With some loss of information, we can visualize the folding pathway as a familiar, linear reaction coordinate, with unfolded on the left and folded on the right. Intermediates along the pathway have coordinates along the reaction coordinate (the X axis), represented by the buried surface area, and also in the energy dimension (the Y axis).

In these plots we have projected the unfolding tree of highest traffic (maxTraffic tree, shown in green lines in the pathway images), onto a single dimension by summing the energies of intermediates that have the same number of steps from the folded state.

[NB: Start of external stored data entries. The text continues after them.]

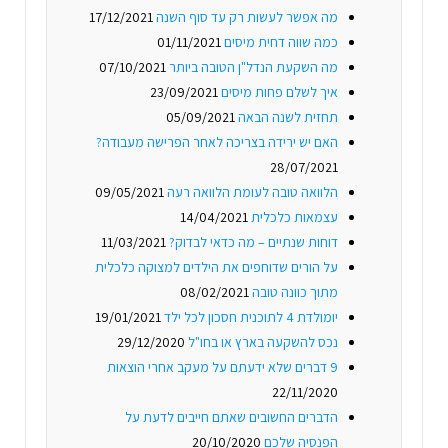
מה אפשר לעשות רק עד סוף השנה
17/12/2021
כמה שווה דחית מיסים
01/11/2021
מה השקעת הנדל"ן הטובה ביותר
07/10/2021
איך לשלם פחות מיסים
23/09/2021
תחזית לשנה הבאה
05/09/2021
האם יש ירידה בצריכה לאחר הפרישה מעבודה?
28/07/2021
הלוואה טובה לעומת הלוואה רעה
09/05/2021
עצמאות כלכלית
14/04/2021
דוחות שנתיים – מה כדאי לבדוק?
11/03/2021
על הורים שדוחפים את הילדים למצוקה כלכלית
מתוך כוונה טובה
08/02/2021
יומולדת 4 לתוכנית חסכון לכל ילד
19/01/2021
נכס להשקעה בארץ או בחו"ל
29/12/2020
9 דברים שלא ידעתם על מעקב אחרי הוצאות
22/11/2020
הדברים החשובים שאתם חייבים לדעת על
הפנסיה שלכם
20/10/2020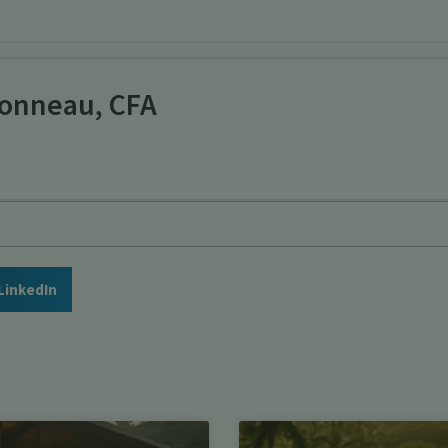
onneau, CFA
LinkedIn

Since we are projecting a single pathway tree, and because each elemental unfolding step produces non-overlapping substructures, each residue is counted exactly once for each intermediate in the 1-dimensional projection.

Since the tree is of the bifurcating type, the number of intermediates represented goes up by a factor of two for each step in the energy profile. Transition state energies are plotted for just one of the elemental unfolding steps at each level of the tree, specifically the one with the highest barrier. This is generally also the largest chunk. Because information is lost in this step, there will sometimes be transition states that are plotted below one of the ground states, always the one on the unfolded side. Whether the simulation was set to unfold or fold, only the transition state energies in the unfolding direction are meaningful. (I am still looking for a more clever way to project the tree into one dimension. Please send your idea if you have one!)

The "cuttype" (b: break, p:pivot or h:hinge, NOTE: m:melting steps are ignored in the energy profile.) is plotted as a single letter above each transition state. The node number of the largest chunk at each step is plotted below each ground state, and below that number is the size of that chunk in residues. You can see that the reaction coordinate (buried surface area) roughly correlates with the size of the largest chunk.

ln(k_u) vs ω

The unfolding rate (k_u) and folding rate (k_f) are expected to be log-linearly related to the surface tension (ω), because the height of the transition state is dominated by the desolvation free energy, which is equal to ω times the change in buried surface area between the ground state and the transition state. For unfolding, the ground state may by the fully folded state or possibly a more stable intermediate. The slope of the log(ku) vs ω is called the kinetic m-value, and it is plotted here as a least squares linear fit to the data. The line can be extrapolated to the surface tension of water (unknown for GeoFold, since we have user-defined parameters, but for the defaults we think it is around 50 kJ/mol/Å²). Note in this example that the data is not log-linear but shows an increasing slope with increasing surface tension. Although this still may be artifactual, we think it could be due to a shift in the position of the transition state with a change in ω. It could also be due to low-energy intermediates appearing at higher ω values.